[Segmentation data]

* Begin *

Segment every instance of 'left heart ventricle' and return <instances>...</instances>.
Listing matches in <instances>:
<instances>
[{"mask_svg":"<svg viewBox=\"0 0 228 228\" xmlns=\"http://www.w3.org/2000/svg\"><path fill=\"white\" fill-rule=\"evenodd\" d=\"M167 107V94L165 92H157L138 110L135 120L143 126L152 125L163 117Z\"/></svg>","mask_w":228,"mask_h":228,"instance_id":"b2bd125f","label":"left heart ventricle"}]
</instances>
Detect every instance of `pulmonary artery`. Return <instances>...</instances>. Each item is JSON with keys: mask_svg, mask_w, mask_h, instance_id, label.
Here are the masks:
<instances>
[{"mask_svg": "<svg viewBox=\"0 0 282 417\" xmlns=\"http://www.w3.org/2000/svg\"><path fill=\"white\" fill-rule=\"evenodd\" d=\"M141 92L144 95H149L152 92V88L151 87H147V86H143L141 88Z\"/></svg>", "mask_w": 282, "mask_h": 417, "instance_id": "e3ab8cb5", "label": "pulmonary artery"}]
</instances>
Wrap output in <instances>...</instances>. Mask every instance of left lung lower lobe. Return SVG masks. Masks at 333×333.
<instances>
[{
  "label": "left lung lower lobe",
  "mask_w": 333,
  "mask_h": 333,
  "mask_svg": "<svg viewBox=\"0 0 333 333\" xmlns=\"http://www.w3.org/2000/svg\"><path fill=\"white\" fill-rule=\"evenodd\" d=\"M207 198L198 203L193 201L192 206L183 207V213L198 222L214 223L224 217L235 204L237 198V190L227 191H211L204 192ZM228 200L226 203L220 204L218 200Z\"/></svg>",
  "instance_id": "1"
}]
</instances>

* End *

Quote every one of the entries above word for word, leaving out nothing and changing nothing.

Written answer:
Segment every instance of 'left heart ventricle' and return <instances>...</instances>.
Listing matches in <instances>:
<instances>
[{"mask_svg":"<svg viewBox=\"0 0 228 228\" xmlns=\"http://www.w3.org/2000/svg\"><path fill=\"white\" fill-rule=\"evenodd\" d=\"M167 107V94L165 92H157L138 110L135 120L143 126L152 125L163 117Z\"/></svg>","mask_w":228,"mask_h":228,"instance_id":"b2bd125f","label":"left heart ventricle"}]
</instances>
Detect every instance of `pulmonary artery`. Return <instances>...</instances>. Each item is JSON with keys: mask_svg, mask_w, mask_h, instance_id, label.
Here are the masks:
<instances>
[{"mask_svg": "<svg viewBox=\"0 0 282 417\" xmlns=\"http://www.w3.org/2000/svg\"><path fill=\"white\" fill-rule=\"evenodd\" d=\"M141 92L144 95H149L152 92V88L151 87H147V86H143L141 88Z\"/></svg>", "mask_w": 282, "mask_h": 417, "instance_id": "e3ab8cb5", "label": "pulmonary artery"}]
</instances>
Wrap output in <instances>...</instances>. Mask every instance of left lung lower lobe. Return SVG masks. Masks at 333×333.
<instances>
[{
  "label": "left lung lower lobe",
  "mask_w": 333,
  "mask_h": 333,
  "mask_svg": "<svg viewBox=\"0 0 333 333\" xmlns=\"http://www.w3.org/2000/svg\"><path fill=\"white\" fill-rule=\"evenodd\" d=\"M207 198L198 203L193 201L192 206L183 207V213L198 222L214 223L224 217L235 204L237 198V190L227 191H211L204 192ZM228 200L226 203L220 204L218 200Z\"/></svg>",
  "instance_id": "1"
}]
</instances>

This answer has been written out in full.